Start of Block

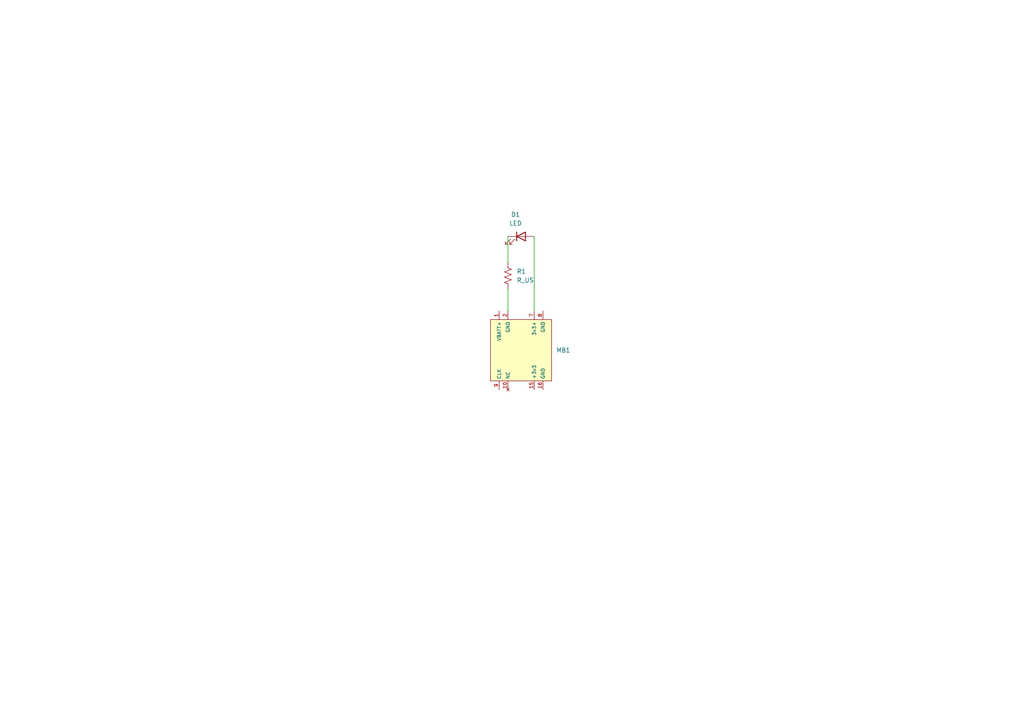
<source format=kicad_sch>
(kicad_sch
	(version 20250114)
	(generator "eeschema")
	(generator_version "9.0")
	(uuid "b9034968-5807-46a9-9b70-1eff216fef06")
	(paper "A4")
	
	(wire
		(pts
			(xy 154.94 68.58) (xy 154.94 90.17)
		)
		(stroke
			(width 0)
			(type default)
		)
		(uuid "27cb72f6-151d-4377-920a-1870682e9ace")
	)
	(wire
		(pts
			(xy 147.32 83.82) (xy 147.32 90.17)
		)
		(stroke
			(width 0)
			(type default)
		)
		(uuid "575db338-154e-4c98-bc06-f0b73eda8141")
	)
	(wire
		(pts
			(xy 147.32 68.58) (xy 147.32 76.2)
		)
		(stroke
			(width 0)
			(type default)
		)
		(uuid "f1583b47-a991-4732-a537-df06d8505fea")
	)
	(symbol
		(lib_id "Device:R_US")
		(at 147.32 80.01 0)
		(unit 1)
		(exclude_from_sim no)
		(in_bom yes)
		(on_board yes)
		(dnp no)
		(fields_autoplaced yes)
		(uuid "2ba5b99a-bd29-4322-9977-758ab52b19fd")
		(property "Reference" "R1"
			(at 149.86 78.7399 0)
			(effects
				(font
					(size 1.27 1.27)
				)
				(justify left)
			)
		)
		(property "Value" "R_US"
			(at 149.86 81.2799 0)
			(effects
				(font
					(size 1.27 1.27)
				)
				(justify left)
			)
		)
		(property "Footprint" "Resistor_SMD:R_1206_3216Metric_Pad1.30x1.75mm_HandSolder"
			(at 148.336 80.264 90)
			(effects
				(font
					(size 1.27 1.27)
				)
				(hide yes)
			)
		)
		(property "Datasheet" "~"
			(at 147.32 80.01 0)
			(effects
				(font
					(size 1.27 1.27)
				)
				(hide yes)
			)
		)
		(property "Description" "Resistor, US symbol"
			(at 147.32 80.01 0)
			(effects
				(font
					(size 1.27 1.27)
				)
				(hide yes)
			)
		)
		(pin "2"
			(uuid "6a72c1cd-a13c-455e-9d31-8774801c1d23")
		)
		(pin "1"
			(uuid "046de388-e2d6-4795-b443-05214fe92d0d")
		)
		(instances
			(project ""
				(path "/b9034968-5807-46a9-9b70-1eff216fef06"
					(reference "R1")
					(unit 1)
				)
			)
		)
	)
	(symbol
		(lib_id "Device:LED")
		(at 151.13 68.58 0)
		(unit 1)
		(exclude_from_sim no)
		(in_bom yes)
		(on_board yes)
		(dnp no)
		(fields_autoplaced yes)
		(uuid "7f9bec48-acee-499c-a02a-7010d2e41a95")
		(property "Reference" "D1"
			(at 149.5425 62.23 0)
			(effects
				(font
					(size 1.27 1.27)
				)
			)
		)
		(property "Value" "LED"
			(at 149.5425 64.77 0)
			(effects
				(font
					(size 1.27 1.27)
				)
			)
		)
		(property "Footprint" "LED_SMD:LED_1206_3216Metric_Pad1.42x1.75mm_HandSolder"
			(at 151.13 68.58 0)
			(effects
				(font
					(size 1.27 1.27)
				)
				(hide yes)
			)
		)
		(property "Datasheet" "~"
			(at 151.13 68.58 0)
			(effects
				(font
					(size 1.27 1.27)
				)
				(hide yes)
			)
		)
		(property "Description" "Light emitting diode"
			(at 151.13 68.58 0)
			(effects
				(font
					(size 1.27 1.27)
				)
				(hide yes)
			)
		)
		(property "Sim.Pins" "1=K 2=A"
			(at 151.13 68.58 0)
			(effects
				(font
					(size 1.27 1.27)
				)
				(hide yes)
			)
		)
		(pin "1"
			(uuid "06c45e64-33ef-4119-801f-4993a7407903")
		)
		(pin "2"
			(uuid "da5cbbef-a585-4a8d-9153-6558312acfec")
		)
		(instances
			(project ""
				(path "/b9034968-5807-46a9-9b70-1eff216fef06"
					(reference "D1")
					(unit 1)
				)
			)
		)
	)
	(symbol
		(lib_id "MiniBadge:MiniBadge_Simple")
		(at 151.13 101.6 0)
		(unit 1)
		(exclude_from_sim no)
		(in_bom yes)
		(on_board yes)
		(dnp no)
		(fields_autoplaced yes)
		(uuid "916d1d75-156c-4bea-8e73-a4bdd9063290")
		(property "Reference" "MB1"
			(at 161.29 101.5999 0)
			(effects
				(font
					(size 1.27 1.27)
				)
				(justify left)
			)
		)
		(property "Value" "~"
			(at 151.13 101.6 0)
			(effects
				(font
					(size 1.27 1.27)
				)
				(hide yes)
			)
		)
		(property "Footprint" "MiniBadge:MiniBadge_Simple_Edge_Curved"
			(at 180.34 90.932 0)
			(effects
				(font
					(size 1.27 1.27)
				)
				(hide yes)
			)
		)
		(property "Datasheet" ""
			(at 151.13 101.6 0)
			(effects
				(font
					(size 1.27 1.27)
				)
				(hide yes)
			)
		)
		(property "Description" "MiniBadge with Basic Headers"
			(at 180.594 88.9 0)
			(effects
				(font
					(size 1.27 1.27)
				)
				(hide yes)
			)
		)
		(pin "16"
			(uuid "e02b6016-8f80-4b74-8a23-db81fbbb30a9")
		)
		(pin "15"
			(uuid "41eb133c-4133-45a2-a965-df4906161443")
		)
		(pin "7"
			(uuid "3c80029d-b428-4749-9355-6189c53b956f")
		)
		(pin "9"
			(uuid "8e4589e1-da50-419b-90eb-f8693248333a")
		)
		(pin "8"
			(uuid "f7f7fd67-6eb4-4c00-90e8-e153b0dc3832")
		)
		(pin "10"
			(uuid "595bd059-024d-483f-b819-fec37567fc18")
		)
		(pin "1"
			(uuid "1bdd1bdb-9b17-459c-8f5a-7ad8409c026b")
		)
		(pin "2"
			(uuid "4f304f77-0951-4223-a27e-3ecfcdb03d62")
		)
		(instances
			(project ""
				(path "/b9034968-5807-46a9-9b70-1eff216fef06"
					(reference "MB1")
					(unit 1)
				)
			)
		)
	)
	(sheet_instances
		(path "/"
			(page "1")
		)
	)
	(embedded_fonts no)
)

</source>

End of Block

*THE PROBLEM:* All of the data is to be transcribed exactly, with images omitted.

*RESULT OF THE TASK:*
<source format=kicad_sch>
(kicad_sch
	(version 20250114)
	(generator "eeschema")
	(generator_version "9.0")
	(uuid "b9034968-5807-46a9-9b70-1eff216fef06")
	(paper "A4")
	
	(wire
		(pts
			(xy 154.94 68.58) (xy 154.94 90.17)
		)
		(stroke
			(width 0)
			(type default)
		)
		(uuid "27cb72f6-151d-4377-920a-1870682e9ace")
	)
	(wire
		(pts
			(xy 147.32 83.82) (xy 147.32 90.17)
		)
		(stroke
			(width 0)
			(type default)
		)
		(uuid "575db338-154e-4c98-bc06-f0b73eda8141")
	)
	(wire
		(pts
			(xy 147.32 68.58) (xy 147.32 76.2)
		)
		(stroke
			(width 0)
			(type default)
		)
		(uuid "f1583b47-a991-4732-a537-df06d8505fea")
	)
	(symbol
		(lib_id "Device:R_US")
		(at 147.32 80.01 0)
		(unit 1)
		(exclude_from_sim no)
		(in_bom yes)
		(on_board yes)
		(dnp no)
		(fields_autoplaced yes)
		(uuid "2ba5b99a-bd29-4322-9977-758ab52b19fd")
		(property "Reference" "R1"
			(at 149.86 78.7399 0)
			(effects
				(font
					(size 1.27 1.27)
				)
				(justify left)
			)
		)
		(property "Value" "R_US"
			(at 149.86 81.2799 0)
			(effects
				(font
					(size 1.27 1.27)
				)
				(justify left)
			)
		)
		(property "Footprint" "Resistor_SMD:R_1206_3216Metric_Pad1.30x1.75mm_HandSolder"
			(at 148.336 80.264 90)
			(effects
				(font
					(size 1.27 1.27)
				)
				(hide yes)
			)
		)
		(property "Datasheet" "~"
			(at 147.32 80.01 0)
			(effects
				(font
					(size 1.27 1.27)
				)
				(hide yes)
			)
		)
		(property "Description" "Resistor, US symbol"
			(at 147.32 80.01 0)
			(effects
				(font
					(size 1.27 1.27)
				)
				(hide yes)
			)
		)
		(pin "2"
			(uuid "6a72c1cd-a13c-455e-9d31-8774801c1d23")
		)
		(pin "1"
			(uuid "046de388-e2d6-4795-b443-05214fe92d0d")
		)
		(instances
			(project ""
				(path "/b9034968-5807-46a9-9b70-1eff216fef06"
					(reference "R1")
					(unit 1)
				)
			)
		)
	)
	(symbol
		(lib_id "Device:LED")
		(at 151.13 68.58 0)
		(unit 1)
		(exclude_from_sim no)
		(in_bom yes)
		(on_board yes)
		(dnp no)
		(fields_autoplaced yes)
		(uuid "7f9bec48-acee-499c-a02a-7010d2e41a95")
		(property "Reference" "D1"
			(at 149.5425 62.23 0)
			(effects
				(font
					(size 1.27 1.27)
				)
			)
		)
		(property "Value" "LED"
			(at 149.5425 64.77 0)
			(effects
				(font
					(size 1.27 1.27)
				)
			)
		)
		(property "Footprint" "LED_SMD:LED_1206_3216Metric_Pad1.42x1.75mm_HandSolder"
			(at 151.13 68.58 0)
			(effects
				(font
					(size 1.27 1.27)
				)
				(hide yes)
			)
		)
		(property "Datasheet" "~"
			(at 151.13 68.58 0)
			(effects
				(font
					(size 1.27 1.27)
				)
				(hide yes)
			)
		)
		(property "Description" "Light emitting diode"
			(at 151.13 68.58 0)
			(effects
				(font
					(size 1.27 1.27)
				)
				(hide yes)
			)
		)
		(property "Sim.Pins" "1=K 2=A"
			(at 151.13 68.58 0)
			(effects
				(font
					(size 1.27 1.27)
				)
				(hide yes)
			)
		)
		(pin "1"
			(uuid "06c45e64-33ef-4119-801f-4993a7407903")
		)
		(pin "2"
			(uuid "da5cbbef-a585-4a8d-9153-6558312acfec")
		)
		(instances
			(project ""
				(path "/b9034968-5807-46a9-9b70-1eff216fef06"
					(reference "D1")
					(unit 1)
				)
			)
		)
	)
	(symbol
		(lib_id "MiniBadge:MiniBadge_Simple")
		(at 151.13 101.6 0)
		(unit 1)
		(exclude_from_sim no)
		(in_bom yes)
		(on_board yes)
		(dnp no)
		(fields_autoplaced yes)
		(uuid "916d1d75-156c-4bea-8e73-a4bdd9063290")
		(property "Reference" "MB1"
			(at 161.29 101.5999 0)
			(effects
				(font
					(size 1.27 1.27)
				)
				(justify left)
			)
		)
		(property "Value" "~"
			(at 151.13 101.6 0)
			(effects
				(font
					(size 1.27 1.27)
				)
				(hide yes)
			)
		)
		(property "Footprint" "MiniBadge:MiniBadge_Simple_Edge_Curved"
			(at 180.34 90.932 0)
			(effects
				(font
					(size 1.27 1.27)
				)
				(hide yes)
			)
		)
		(property "Datasheet" ""
			(at 151.13 101.6 0)
			(effects
				(font
					(size 1.27 1.27)
				)
				(hide yes)
			)
		)
		(property "Description" "MiniBadge with Basic Headers"
			(at 180.594 88.9 0)
			(effects
				(font
					(size 1.27 1.27)
				)
				(hide yes)
			)
		)
		(pin "16"
			(uuid "e02b6016-8f80-4b74-8a23-db81fbbb30a9")
		)
		(pin "15"
			(uuid "41eb133c-4133-45a2-a965-df4906161443")
		)
		(pin "7"
			(uuid "3c80029d-b428-4749-9355-6189c53b956f")
		)
		(pin "9"
			(uuid "8e4589e1-da50-419b-90eb-f8693248333a")
		)
		(pin "8"
			(uuid "f7f7fd67-6eb4-4c00-90e8-e153b0dc3832")
		)
		(pin "10"
			(uuid "595bd059-024d-483f-b819-fec37567fc18")
		)
		(pin "1"
			(uuid "1bdd1bdb-9b17-459c-8f5a-7ad8409c026b")
		)
		(pin "2"
			(uuid "4f304f77-0951-4223-a27e-3ecfcdb03d62")
		)
		(instances
			(project ""
				(path "/b9034968-5807-46a9-9b70-1eff216fef06"
					(reference "MB1")
					(unit 1)
				)
			)
		)
	)
	(sheet_instances
		(path "/"
			(page "1")
		)
	)
	(embedded_fonts no)
)

</source>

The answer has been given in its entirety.